Veerle Van Den Eeckhout, who is professor of private international law at Leiden university (the Netherlands) and the University of Antwerp (Belgium), has posted International Environment Pollution and some other PIL–Issues of Transnational Corporate Social Responsibility on RefGov and on SSRN. The Article is in Dutch. The English abstract reads:
A case-study of the instrumentalisation of Private International Law in the year 2010: developments at the beginning of a new decade
On the 30th of December 2009, the court of The Hague accepted international competence in the case “Shell/Shell Nigeria”. As the jurisdiction issues have been solved, legal proceedings can actually start.
During these legal proceedings it is possible that issues about applicable law will come forward. In this article, the author focuses on Private International Law Issues as related to cases like Shell, without focusing however on the PIL-issues of the specific Shell case itself.
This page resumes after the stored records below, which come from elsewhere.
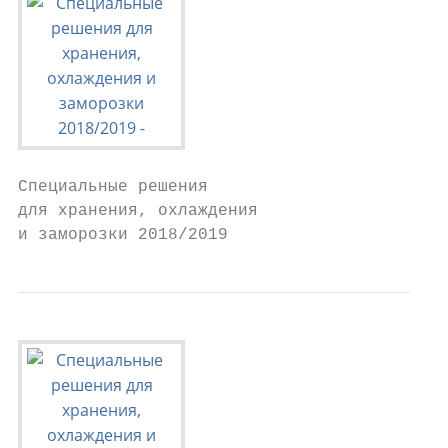
Специальные решения

для хранения, охлаждения

и заморозки 2018/2019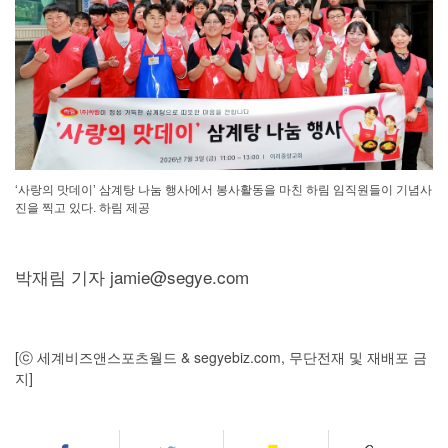
‘사랑의 맛데이’ 삼계탕 나눔 행사에서 봉사활동을 마친 하림 임직원들이 기념사
진을 찍고 있다. 하림 제공
박재림 기자 jamie@segye.com
[ⓒ 세계비즈앤스포츠월드 & segyebiz.com, 무단전재 및 재배포 금
지]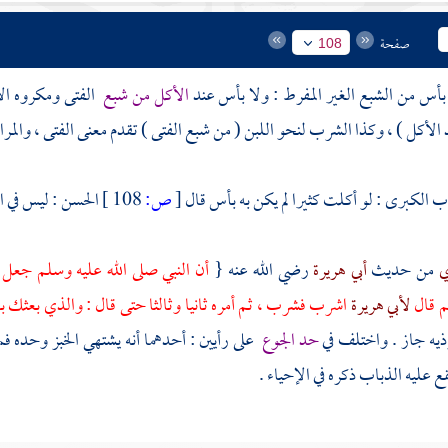
صفحة
108
بأس من الشبع الغير المفرط : ولا بأس عند
الأكل من شبع
الفتى ومكروه ال
الأكل ) ، وكذا الشرب لنحو اللبن ( من شبع الفتى ) تقدم معنى الفتى ، والمراد 
اب الكبرى : لو أكلت كثيرا لم يكن به بأس قال
[
ص:
108 ]
الحسن
: ليس في ا
ي
من حديث
أبي هريرة
رضي الله عنه {
أن النبي صلى الله عليه وسلم جعل 
م قال
لأبي هريرة
اشرب فشرب ، ثم أمره ثانيا وثالثا حتى قال : والذي بعثك ب
ذيه جاز . واختلف في
حد الجوع
على رأيين : أحدهما أنه يشتهي الخبز وحده فم
ع عليه الذباب ذكره في الإحياء .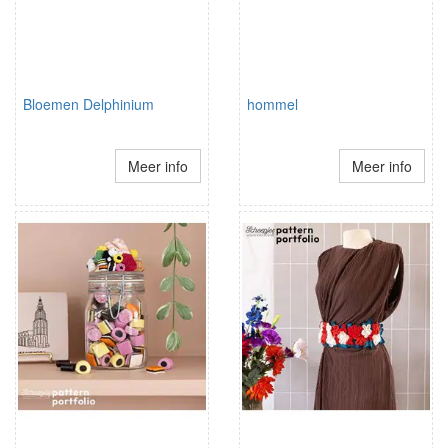
Bloemen Delphinium
hommel
Meer info
Meer info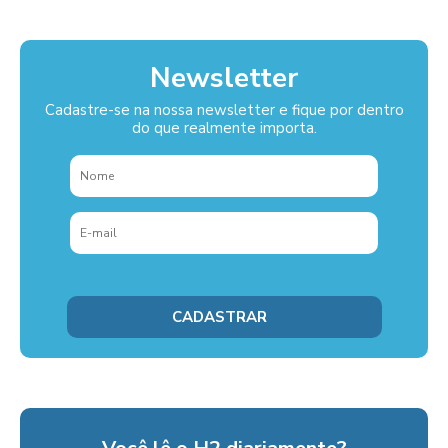
Newsletter
Cadastre-se na nossa newsletter e fique por dentro
do que realmente importa.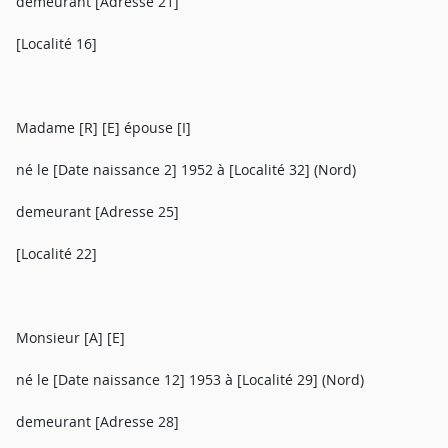
demeurant [Adresse 21]
[Localité 16]
Madame [R] [E] épouse [I]
né le [Date naissance 2] 1952 à [Localité 32] (Nord)
demeurant [Adresse 25]
[Localité 22]
Monsieur [A] [E]
né le [Date naissance 12] 1953 à [Localité 29] (Nord)
demeurant [Adresse 28]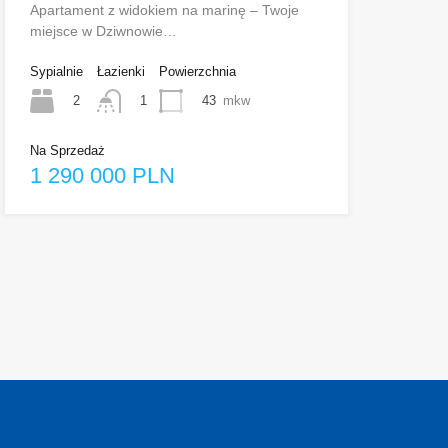
Apartament z widokiem na marinę – Twoje
miejsce w Dziwnowie…
Sypialnie
Łazienki
Powierzchnia
2
43
mkw
1
Na Sprzedaż
1 290 000 PLN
The article focuses on the Rome II Regulation – the new European PIL-source including rules of applicable law on torts. The crucial question is the following: in how far does the Rome II regulation allow to declare applicable – if desired by the victims – Dutch tort law in cases of “Transnational Corporate Social Responsibility” as they might be brought in future against parent companies holding their seat in the Netherlands, either before the Dutch judge or before another European judge, especially if the claim of the victims concerns Parent Corporation liability for damages occurred in developing countries.
In her attempt to answer this question, the author gives some comments on the impact of national PIL-rules of EU-Member States – e.g. national rules about “surrogate law” – and the interaction of these rules with European interference in PIL, as well as on the impact of the way issues of “qualification” are solved by the EU-Member States – e.g. the complication of the delimitation between “tort law issues” and “corporate law issues” – and the interaction thereof with European interference.
In this analysis, issues about respect for Fundamental Rigths as related to Transnational Corporate Social Responsibility come forward. Particularly, the case of Transnational Corporate Social Responsibility shows how national practices of EU-Member States could lead to more – or less – respect for Fundamental Rights and, more in general, more – or less – protection of “victims”, interrelating with European interference in PIL.